Python’s dynamic semantics make evaluation order part of observable behavior.

## 22.27 Error Handling During Compilation

Some errors are detected during compilation, not parsing.

Examples:

```python id="uxlk51"
return 1
```

at module level.

```python id="nlyacf"
break
```

outside a loop.

```python id="kggjx7"
continue
```

outside a loop.

The parser can build nodes for these statements.

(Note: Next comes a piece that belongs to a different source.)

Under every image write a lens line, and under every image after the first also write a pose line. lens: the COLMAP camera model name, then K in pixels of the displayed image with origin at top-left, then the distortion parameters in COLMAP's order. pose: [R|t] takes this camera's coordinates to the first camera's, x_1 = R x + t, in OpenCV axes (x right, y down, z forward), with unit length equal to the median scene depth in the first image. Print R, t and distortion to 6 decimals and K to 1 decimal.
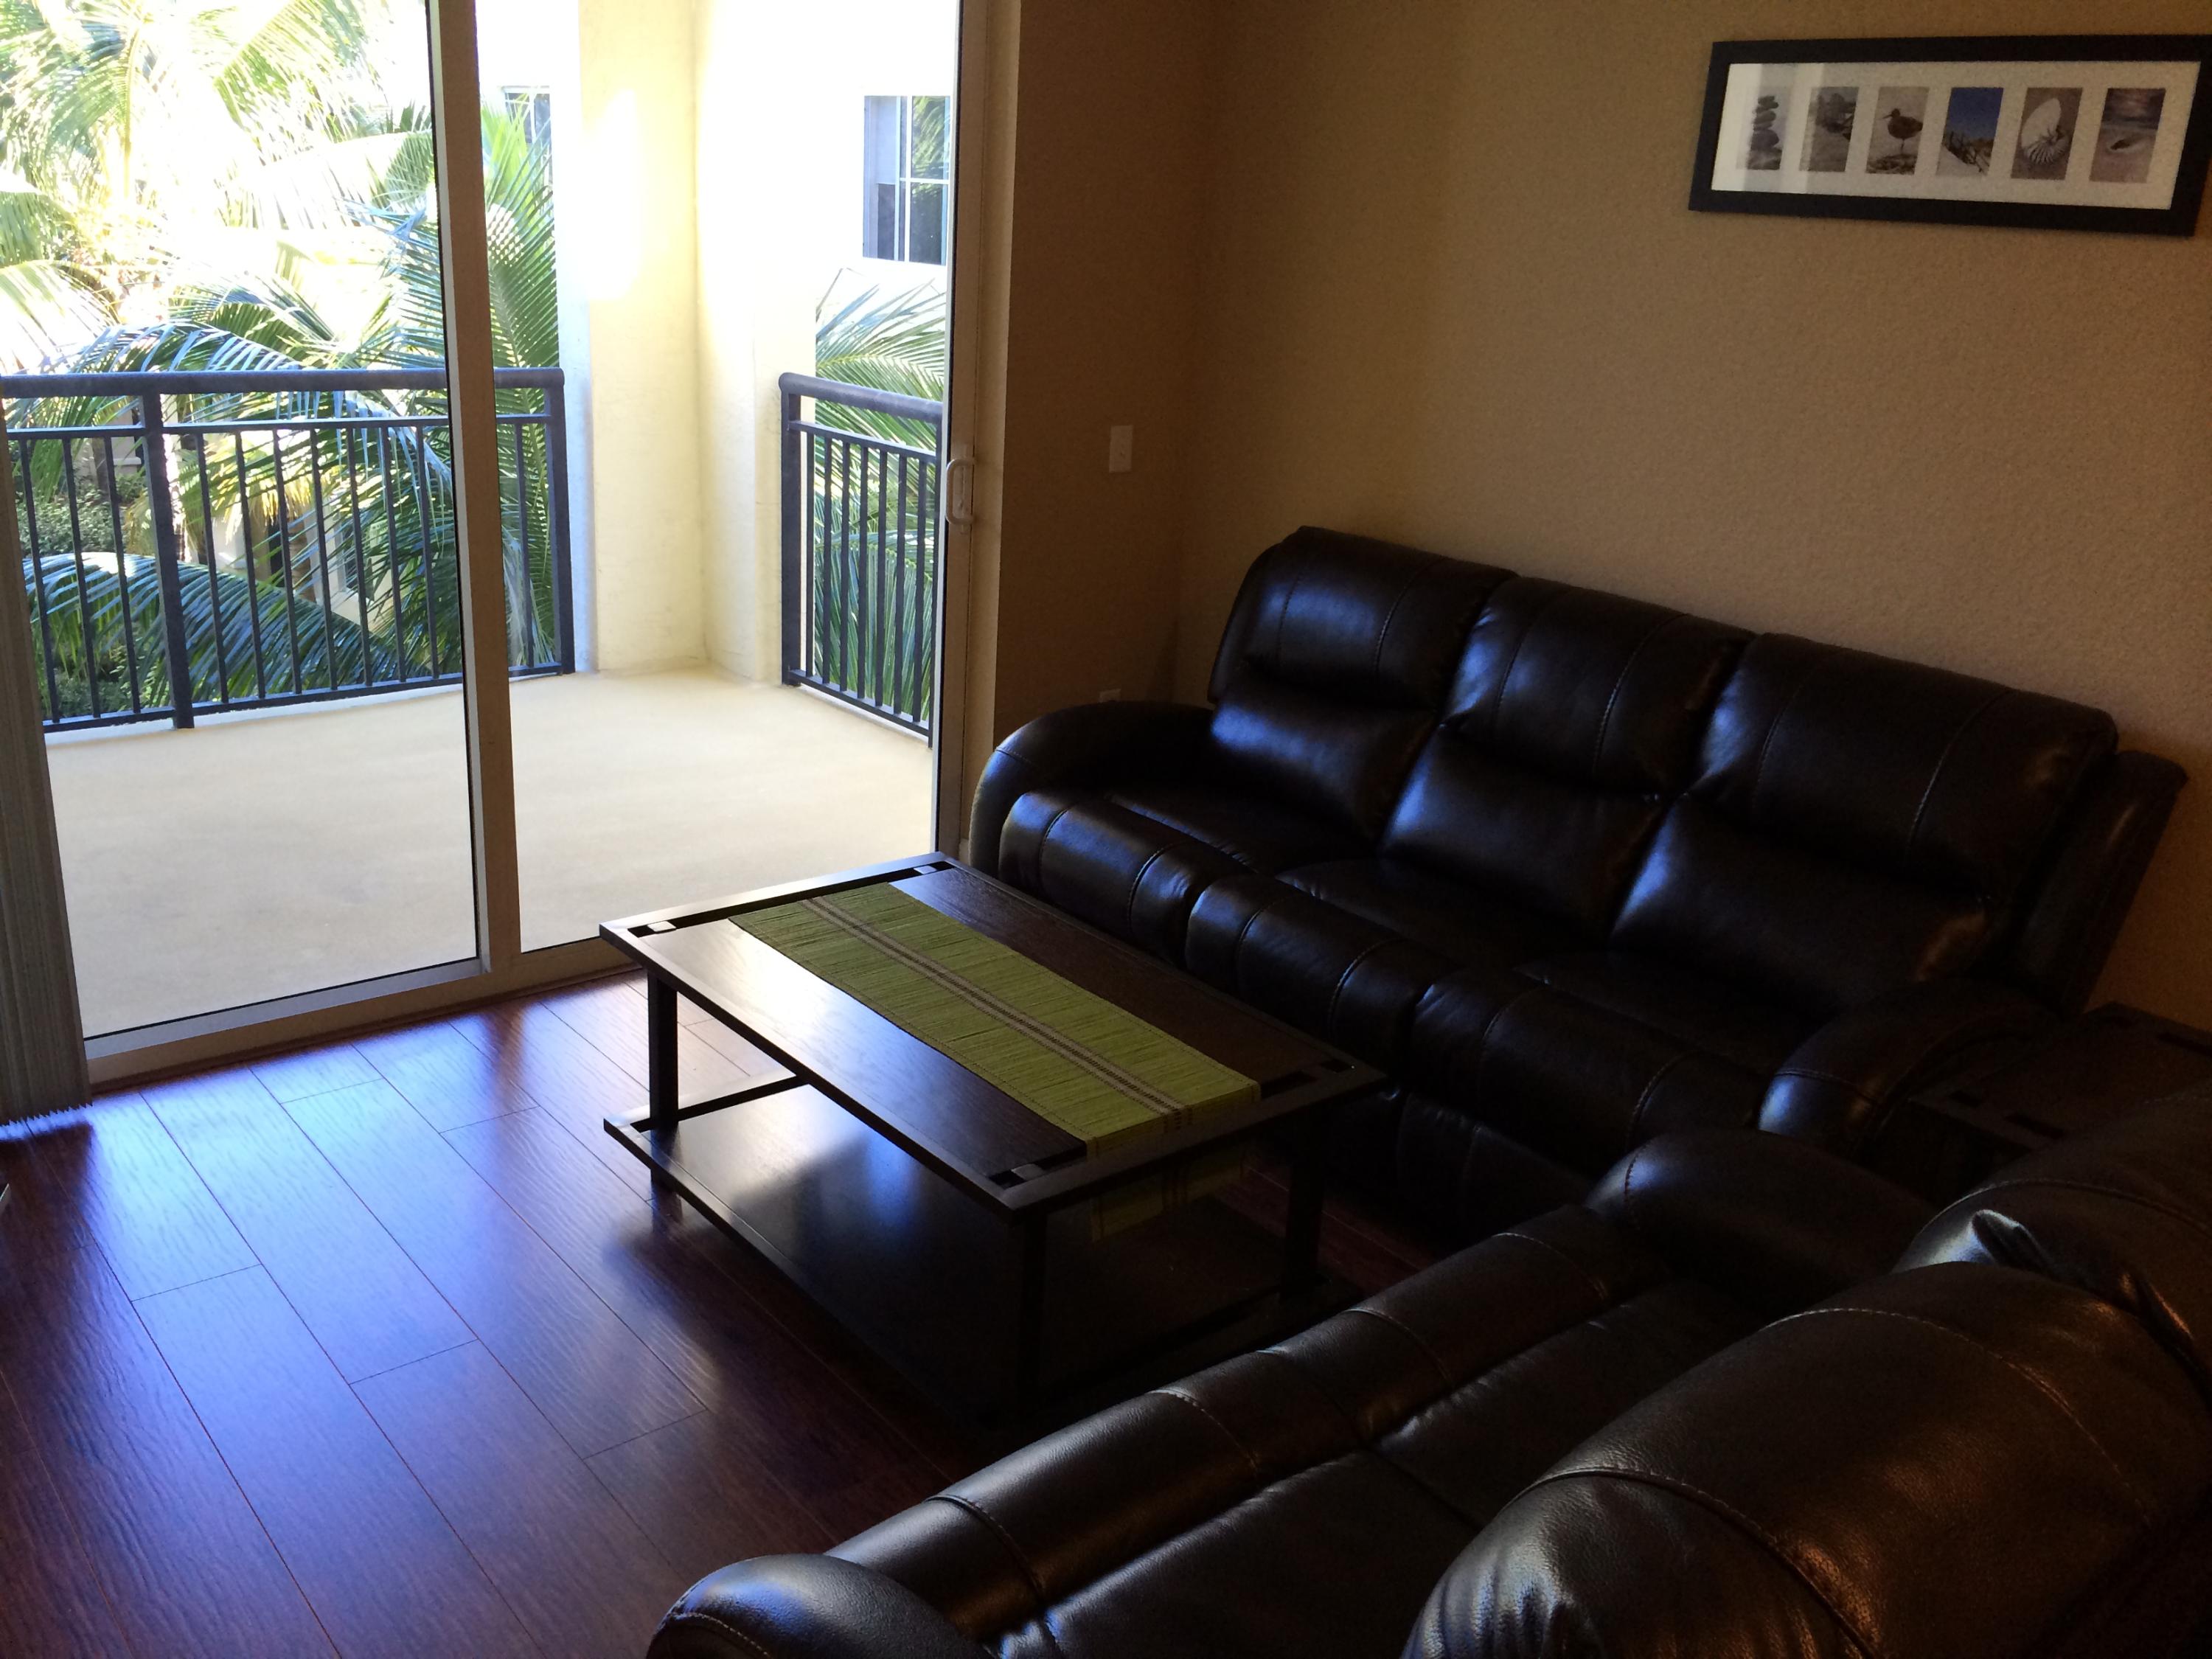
lens RADIAL K [[1906.4, 0, 1104.3], [0, 1906.4, 825.1], [0, 0, 1]] dist [0.073104, -0.100457]
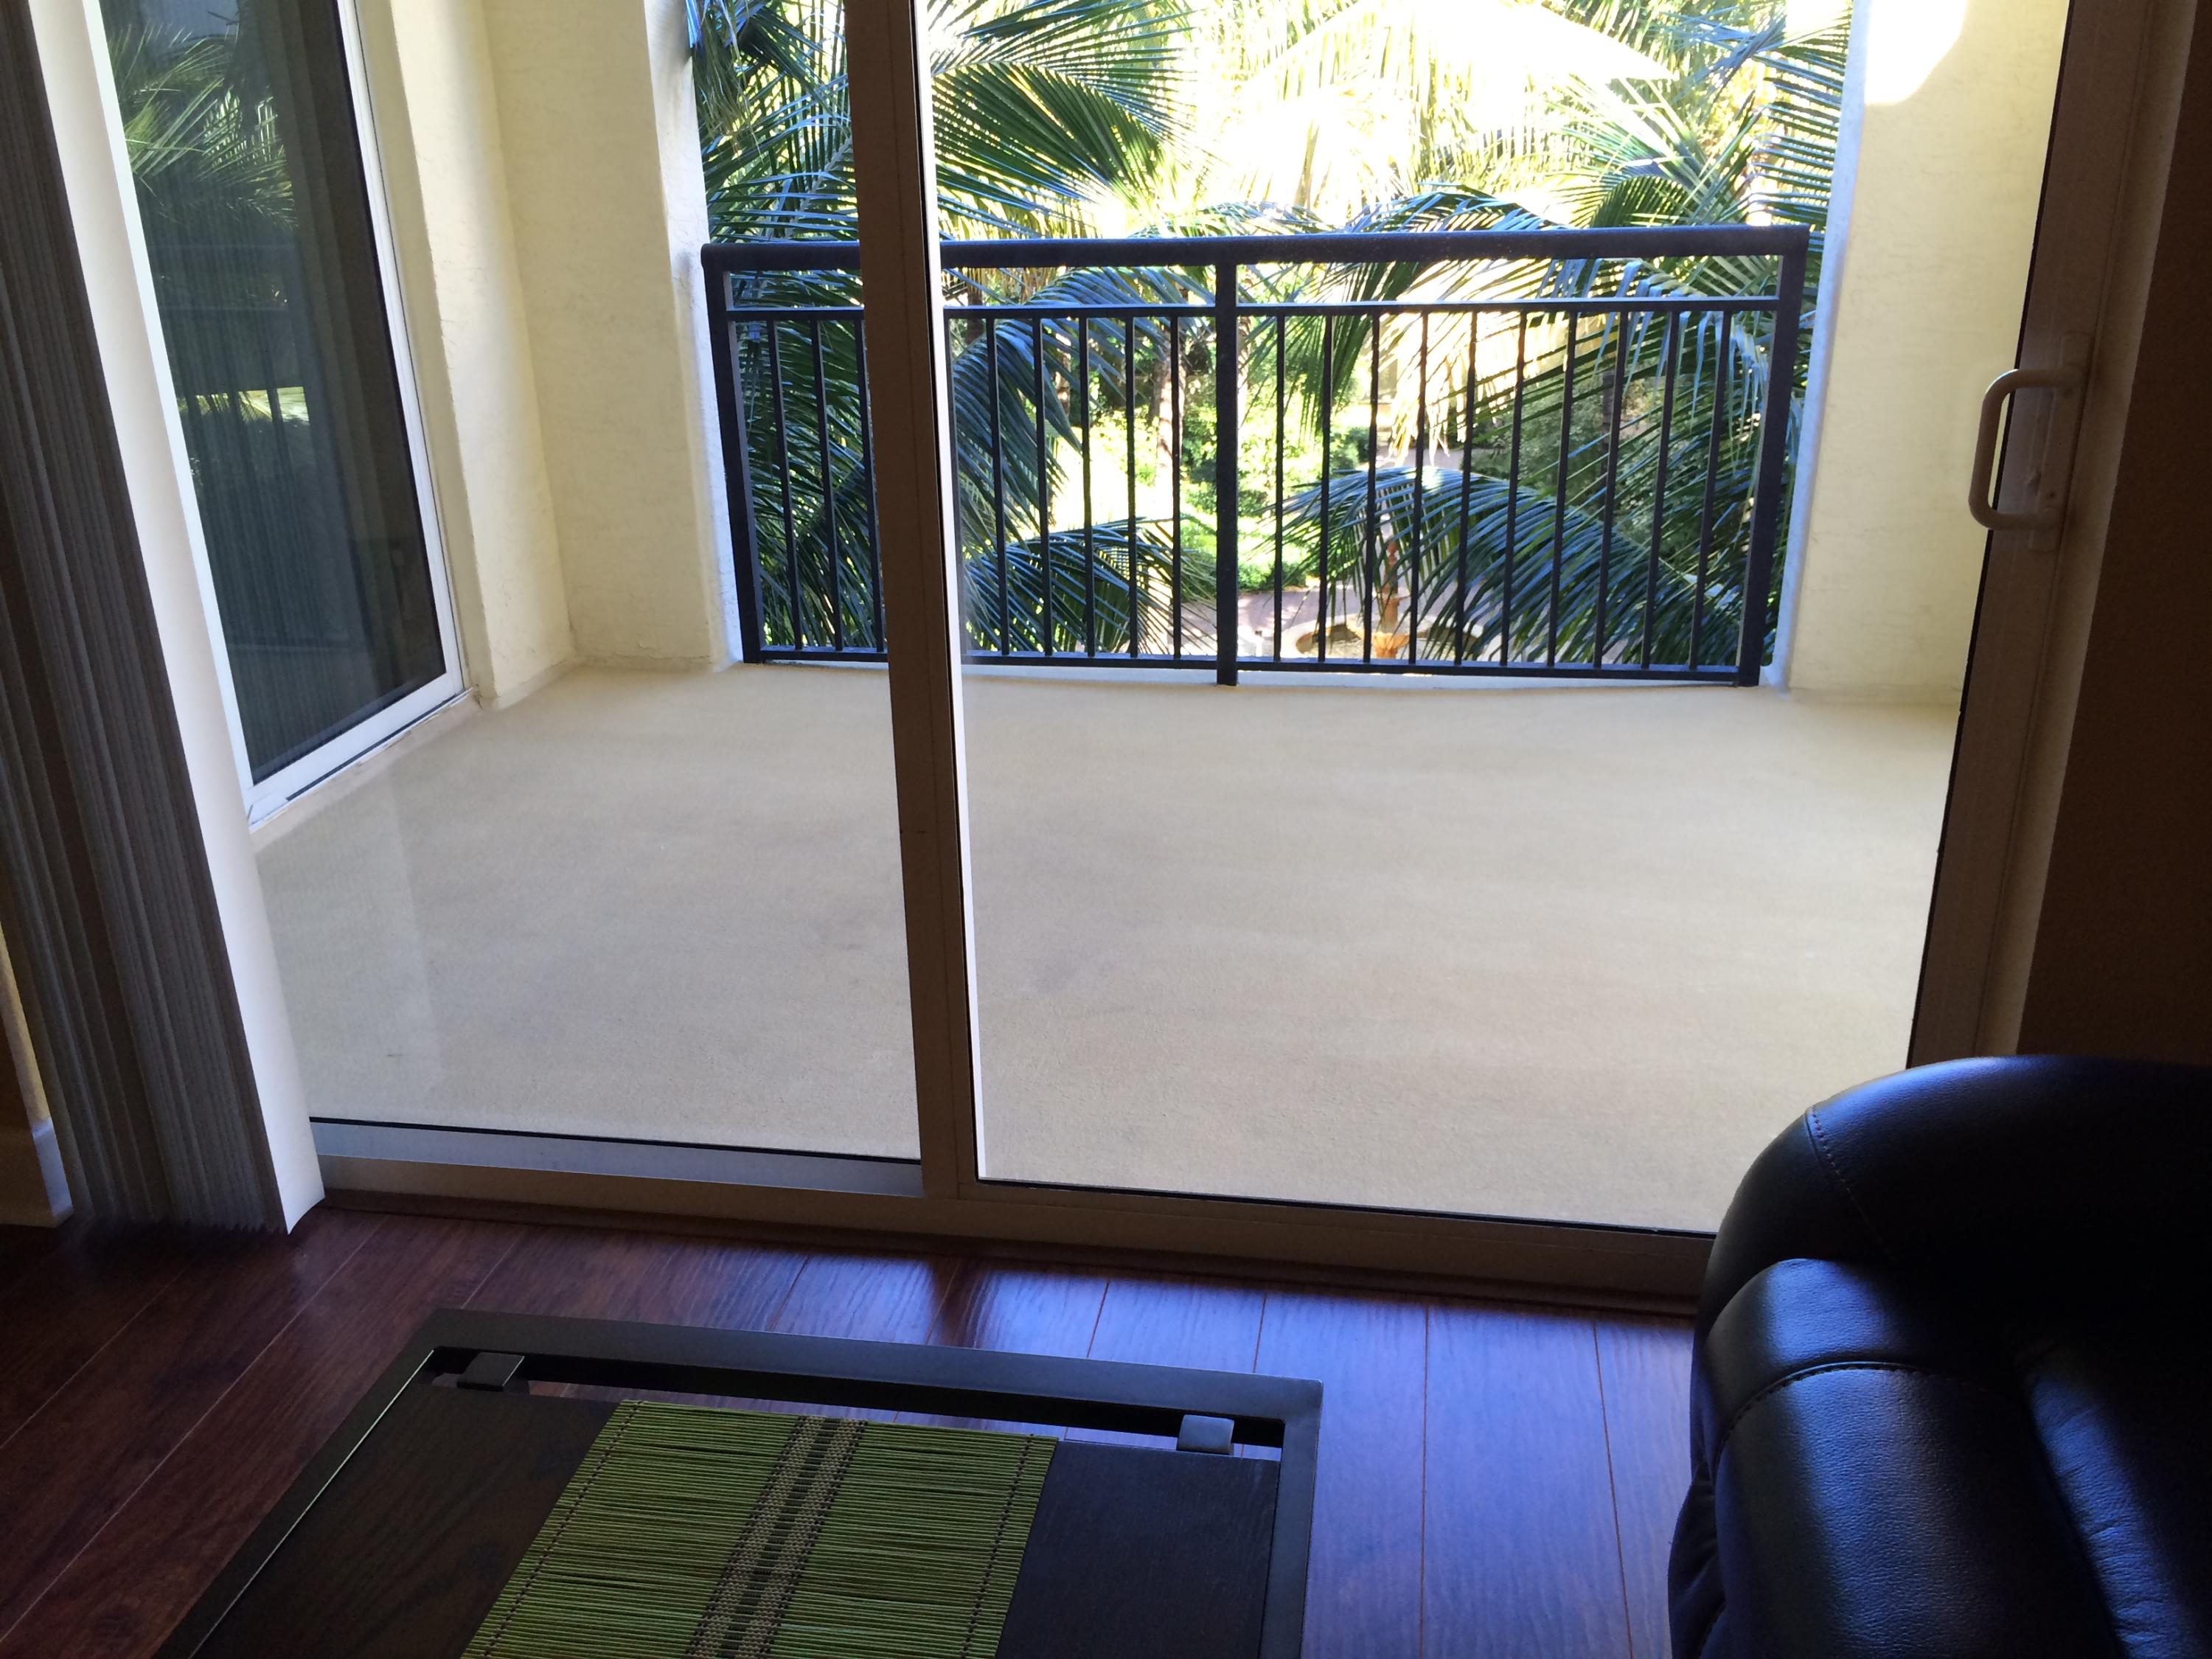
lens RADIAL K [[1906.4, 0, 1116.0], [0, 1906.4, 832.7], [0, 0, 1]] dist [0.073104, -0.100457]
pose [[0.660350, 0.215101, -0.719492, 0.084078], [-0.184997, 0.975168, 0.121749, -0.078734], [0.727814, 0.052707, 0.683746, 0.420057]]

The compiler rejects them when context makes them illegal.

This means a syntax-shaped AST may still fail to compile.

## 22.28 Public APIs for Compilation

Python exposes compilation through `compile()`.

Example:

```python id="njqphs"
code = compile("x = 1\n", "<input>", "exec")
exec(code)
```

Modes:

| Mode     | Meaning                                |
| -------- | -------------------------------------- |
| `exec`   | Compile a module or statement sequence |
| `eval`   | Compile a single expression            |
| `single` | Compile interactive input              |

Examples:

```python id="s246ja"
compile("x = 1", "<input>", "exec")
compile("1 + 2", "<input>", "eval")
compile("print(1)", "<input>", "single")
```

`compile()` can also compile an AST:

```python id="mcvj8n"
import ast

tree = ast.parse("x = 1\n")
code = compile(tree, "<ast>", "exec")
exec(code)
```

## 22.29 Important CPython Source Areas

Important compiler-related files include:

```text id="jwz8yn"
Python/compile.c
Python/symtable.c
Python/ast.c
Python/ast_opt.c
Python/flowgraph.c
Python/assemble.c
Include/cpython/code.h
Lib/dis.py
Lib/test/test_compile.py
Lib/test/test_dis.py
```

Conceptual roles:

| Area           | Role                               |
| -------------- | ---------------------------------- |
| `symtable.c`   | Scope classification               |
| `compile.c`    | AST-to-instruction compilation     |
| `flowgraph.c`  | Control-flow graph handling        |
| `assemble.c`   | Final bytecode assembly            |
| `code.h`       | Code object definitions            |
| `dis.py`       | Bytecode inspection                |
| compiler tests | Behavior and regression protection |

The exact file organization can shift across versions, but the conceptual pipeline remains stable.

## 22.30 Minimal Mental Model

Use this model:

```text id="ti9m3l"
The AST gives syntax.
The symbol table gives scope.
The compiler walks the AST and emits bytecode instructions.
Nested executable constructs produce nested code objects.
Control flow becomes jumps and exception tables.
Names become local, global, or closure bytecode.
Constants and names are stored in code object tables.
Assembly resolves labels, jumps, stack size, and metadata.
The result is an immutable code object ready for execution.
```

Compiler passes are where CPython turns syntax and scope into executable instructions.